Direktur Aneka Energi Baru dan Terbarukan (EBT) Kementerian ESDM Chrisnawan Anditya mengatakan ada tiga faktor yang menjadi landasan pemerintah mengebut pembangunan Pembangkit Listrik Tenaga Surya (PLTS) pada 2025 mendatang.

Ketiga faktor tersebut adalah potensi yang sangat besar, instalasi cepat, dan harga yang makin kompetitif dibandingkan beberapa waktu lalu.

"Salah satu energi terbarukan yang didorong adalah energi surya karena potensinya sangat besar, masa pembangunannya sangat cepat 12-18 bulan, dan harganya juga sudah cukup kompetitif," kata Chrisnawan dalam webinar yang dipantau di Jakarta, Senin.

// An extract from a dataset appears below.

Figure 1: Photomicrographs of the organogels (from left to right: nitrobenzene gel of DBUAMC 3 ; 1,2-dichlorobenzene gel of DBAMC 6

Saat ini, kata dia, pemerintah sedang menyiapkan sejumlah dukungan regulasi untuk mendorong pengembangan energi surya agar selaras dengan target netralitas karbon pada 2060.

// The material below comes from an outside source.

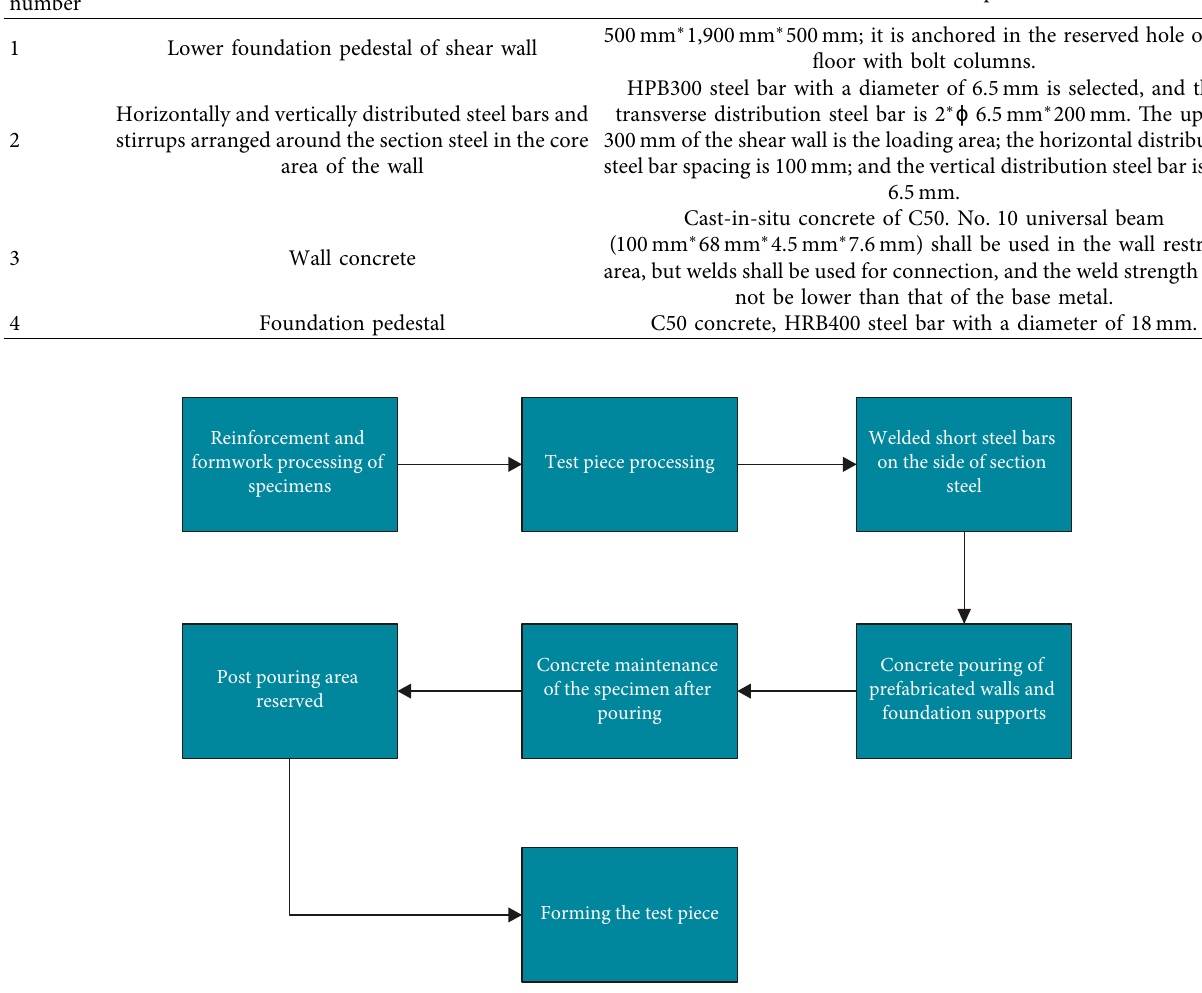
Figure 5: Production flow chart of the test piece.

Beberapa regulasi yang diharapkan segera terbit di antaranya Peraturan Presiden tentang tarif energi baru terbarukan, RUU EBT, dan RUPTL PLN 2021-2030.

Pemerintah membagi tiga jenis PLTS berdasarkan luas dan peruntukan pembangkit yaitu PLTS atap, PLTS skala besar, dan PLTS terapung.

Chrisnawan menyampaikan target pengembangan PLTS atap sebesar 3,6 GigaWatt (GW) pada 2025 dengan menyasar pelanggan rumah tangga. Sejumlah regulasi yang digodok adalah nilai ekspor energi listrik dari semula 65 persen menjadi 100 persen, jangka waktu kelebihan listrik masyarakat di PLN diperpanjang dari 3 bulan menjadi 6 bulan, dan potensi carbon trading yang bisa dimanfaatkan.
 

Kemudian ada PLTS skala besar yang melibatkan kalangan industri dalam negeri untuk membangunnya. Pemerintah menargetkan kapasitas terpasang PLTS skala besar mencapai 6,4 GW.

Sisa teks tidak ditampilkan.